Input: Begin
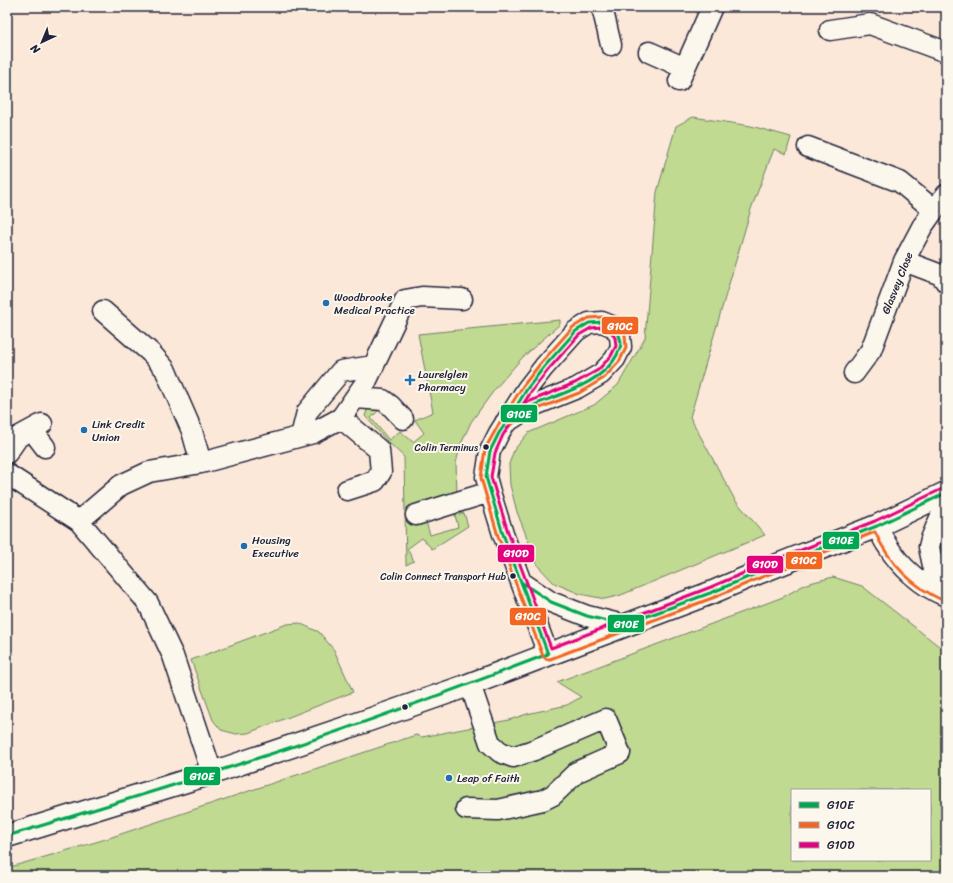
<svg xmlns="http://www.w3.org/2000/svg" width="953" height="883" viewBox="0 0 953 883" font-family="Sriracha,sans-serif">
	<style>
		.green { fill: #c0da91; stroke: #717e66; fill-rule: evenodd }
		.lines { fill: none; stroke-linecap: round; stroke-linejoin: round }
		.minor-casing { stroke: #22223b; stroke-width: 23 }
		.major-casing { stroke: #22223b; stroke-width: 25 }
		.minor { stroke: #fbf7ec; stroke-width: 20 }
		.major { stroke: #fbf7ec; stroke-width: 22 }
		.bus-1-casing { stroke: #fbf7ec; stroke-width: 6 }
		.bus-2-casing { stroke: #fbf7ec; stroke-width: 6 }
		.bus-3-casing { stroke: #fbf7ec; stroke-width: 6 }
		.bus-1 { stroke: #00a651; stroke-width: 3 }
		.bus-2 { stroke: #f26522; stroke-width: 3 }
		.bus-3 { stroke: #e5007d; stroke-width: 3 }
		.poi-dot { fill: #1f6fb2; stroke: #fbf7ec; stroke-width: 1.5 }
		.bus-dot { fill: #22223b; stroke: #fbf7ec; stroke-width: 1.5 }
		.labels { text-anchor: middle; stroke-width: 4; stroke-linejoin: round; paint-order: stroke }
		.bus-label { font-size: 10px; fill: #22223b; stroke: #fbf7ec; text-anchor: end }
		.street-label { font-size: 11px; fill: #22223b; stroke: #fbf7ec }
		.poi-label { font-size: 11px; fill: #22223b; stroke: #fbf7ec; text-anchor: start }
		.line-badge { stroke: #fbf7ec; stroke-width: 1.5 }
		.badge-label { font-size: 11px; text-anchor: middle; font-weight: bold; fill: #fff }
	</style>
	<rect width="100%" height="100%" fill="#fbe8d8"/>
	<filter id="ink" filterUnits="userSpaceOnUse"><feTurbulence type="fractalNoise" baseFrequency=".025" numOctaves="2"/><feDisplacementMap in="SourceGraphic" scale="8" xChannelSelector="R" yChannelSelector="G"/><feConvolveMatrix kernelMatrix="1 2 1 2 8 2 1 2 1" color-interpolation-filters="sRGB"/></filter>
	<g filter="url(#ink)">
		<path class="green" d="M693,117L751,126L791,137L786,154L774,149L751,209L690,417L735,500L765,535L621,595L605,599L580,594L554,583L538,566L517,512L510,485L509,464L514,450L528,433L594,405L618,385L645,338L657,192L676,126Z
			M560,320V324L522,358L495,389L471,422L461,444L456,463L457,493L407,508L411,524L426,522L430,535L458,527L455,515L464,513L468,526L432,549L422,538L407,549L414,561L406,565L404,457L387,441L365,416L368,407L380,409L371,418L389,440L400,431L413,442L424,433L415,420L433,412L418,334Z
			M833,577L862,586L944,650H946V876H7V868L106,839L416,735L422,737L509,720L527,714L567,705L581,697L557,682L783,597L806,584ZM792,790H930V860H792Z
			M299,623L319,632L334,650L353,692L248,733L236,734L221,730L213,720L191,660L287,624Z"/>
		<g class="lines">
			<defs>
				<path id="minor" d="M602,7L611,45
					M830,30L870,24L946,52
					M649,52L685,68
					M679,81L712,7
					M808,147L900,182L934,210
					M904,261L941,275L946,282
					M103,311L151,353L165,369L192,431L201,463
					M854,373L871,350L904,261L922,227L934,210L946,195
					M355,398L383,400L391,406L403,419
					M341,418L379,450L381,472L375,481L347,490
					M505,423L530,407L577,388L601,374L615,359L621,347L620,336L614,327L602,322L589,323L576,331L544,367L527,389L499,433L490,451L486,477L490,492L503,534L548,654
					M32,430L45,447
					M301,436L307,412L341,371L373,366
					M7,453L18,437L42,424
					M7,474L79,521L148,603L173,656L212,773
					M416,515L464,500L490,492
					M79,521L121,485L149,472L201,463L313,433L341,418L366,382L405,300L422,297L462,299
					M877,526C880,532 883,539 887,545C900,567 923,587 946,596
					M521,582L551,602L587,616L623,625
					M944,595L934,570L929,547L931,539L946,504
					M466,809L498,810L543,800L553,795L577,772L620,753L606,719L534,750L513,757L500,752L490,743L470,684"/>
				<path id="major" d="M7,836L212,773L363,722L463,687L713,592L760,572L877,526L946,493"/>
			</defs>
			<use href="#minor" class="minor-casing"/>
			<use href="#major" class="major-casing"/>
			<use href="#minor" class="minor"/>
			<use href="#major" class="major"/>
			<defs>
				<path id="bus-1" d="M602,322C614,327 619,329 621,343C621,348 619,350 617,355C603,383 559,394 532,406C523,410 514,417 506,423L527,389L544,367L576,331L589,323Z
					M521,582L551,602L587,616L623,625L713,592L760,572L877,526L946,493
					M7,836C90,811 173,786 255,759C354,727 451,691 548,654L503,534L486,477L490,451L499,433L506,423"/>
				<path id="bus-2" d="M502,419L523,386L540,364L573,327L589,318L603,317L618,323L625,335L626,348L619,362L604,378L579,393L532,411L509,426
					M500,422L485,449L481,478L498,536L543,656L546,659H550L715,597L762,577L875,532C889,563 913,587 944,601"/>
				<path id="bus-3" d="M601,327L611,331L615,338L616,346L611,356L598,370L575,383L528,402L522,406L531,392L548,370L579,335L591,328Z
					M509,426L503,435L495,453L491,477L508,532L551,648L711,587L758,567L875,521L944,488"/>
			</defs>
			<use href="#bus-1" class="bus-1-casing"/>
			<use href="#bus-2" class="bus-2-casing"/>
			<use href="#bus-3" class="bus-3-casing"/>
			<use href="#bus-1" class="bus-1"/>
			<use href="#bus-2" class="bus-2"/>
			<use href="#bus-3" class="bus-3"/>
		</g>
	</g>
	<g class="poi-dot">
		<circle cx="326" cy="303" r="4"/>
		<path d="M408 374h4v4h4v4h-4v4h-4v-4h-4v-4h4z"/>
		<circle cx="84" cy="430" r="4"/>
		<circle cx="244" cy="546" r="4"/>
		<circle cx="449" cy="778" r="4"/>
	</g>
	<g class="bus-dot">
		<circle cx="486" cy="447" r="3.5"/>
		<circle cx="513" cy="576" r="3.5"/>
		<circle cx="405" cy="707" r="3.5"/>
	</g>
	<g class="labels">
		<g class="bus-label">
			<text x="478" y="451">Colin Terminus</text>
			<text x="506" y="580">Colin Connect Transport Hub</text>
		</g>
		<g class="street-label">
			<text transform="translate(897 283) rotate(-68)" y="4">Glasvey Close</text>
		</g>
		<g class="poi-label">
			<text x="334" y="301">Woodbrooke<tspan x="334" dy="13">Medical Practice</tspan></text>
			<text x="418" y="378">Laurelglen<tspan x="418" dy="13">Pharmacy</tspan></text>
			<text x="92" y="428">Link Credit<tspan x="92" dy="13">Union</tspan></text>
			<text x="252" y="544">Housing<tspan x="252" dy="13">Executive</tspan></text>
			<text x="457" y="782">Leap of Faith</text>
		</g>
	</g>
	<g class="line-badge">
		<rect x="601" y="316" width="38" height="19" rx="4" fill="#f26522"/>
		<rect x="500" y="404" width="38" height="19" rx="4" fill="#00a651"/>
		<rect x="822" y="531" width="38" height="19" rx="4" fill="#00a651"/>
		<rect x="497" y="544" width="38" height="19" rx="4" fill="#e5007d"/>
		<rect x="785" y="551" width="38" height="19" rx="4" fill="#f26522"/>
		<rect x="746" y="555" width="38" height="19" rx="4" fill="#e5007d"/>
		<rect x="509" y="607" width="38" height="19" rx="4" fill="#f26522"/>
		<rect x="607" y="614" width="38" height="19" rx="4" fill="#00a651"/>
		<rect x="183" y="766" width="38" height="20" rx="4" fill="#00a651"/>
	</g>
	<g class="badge-label">
		<text x="620" y="330">G10C</text>
		<text x="519" y="418">G10E</text>
		<text x="841" y="544">G10E</text>
		<text x="516" y="557">G10D</text>
		<text x="804" y="564">G10C</text>
		<text x="765" y="568">G10D</text>
		<text x="528" y="620">G10C</text>
		<text x="626" y="628">G10E</text>
		<text x="202" y="780">G10E</text>
	</g>
	<rect width="953" height="883" fill="none" stroke="#fbf7ec" stroke-width="24"/>
	<rect x="12" y="12" width="929" height="859" fill="none" stroke="#22223b" stroke-width="1.5" filter="url(#ink)"/>
	<rect x="791" y="789" width="140" height="72" fill="#fbf7ec" stroke="#a4a2a5"/>
	<rect x="799" y="802" width="20" height="6" fill="#00a651" stroke="#a4a2a5"/>
	<text x="827" y="809" font-size="12" fill="#22223b">G10E</text>
	<rect x="799" y="822" width="20" height="6" fill="#f26522" stroke="#a4a2a5"/>
	<text x="827" y="829" font-size="12" fill="#22223b">G10C</text>
	<rect x="799" y="842" width="20" height="6" fill="#e5007d" stroke="#a4a2a5"/>
	<text x="827" y="849" font-size="12" fill="#22223b">G10D</text>
	<g transform="translate(42 42) rotate(224)" stroke="#fbf7ec" stroke-width="3" paint-order="stroke">
	<path d="M0-3L7 15L0 10L-7 15Z" fill="#22223b"/>
	<text y="-6" font-size="11" font-weight="bold" text-anchor="middle" fill="#22223b">N</text>
	</g>
</svg>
Input: End
**Instructions to follow**
Go over the listing above and copy out each line that includes "href".

**Answer section**
			<use href="#minor" class="minor-casing"/>
			<use href="#major" class="major-casing"/>
			<use href="#minor" class="minor"/>
			<use href="#major" class="major"/>
			<use href="#bus-1" class="bus-1-casing"/>
			<use href="#bus-2" class="bus-2-casing"/>
			<use href="#bus-3" class="bus-3-casing"/>
			<use href="#bus-1" class="bus-1"/>
			<use href="#bus-2" class="bus-2"/>
			<use href="#bus-3" class="bus-3"/>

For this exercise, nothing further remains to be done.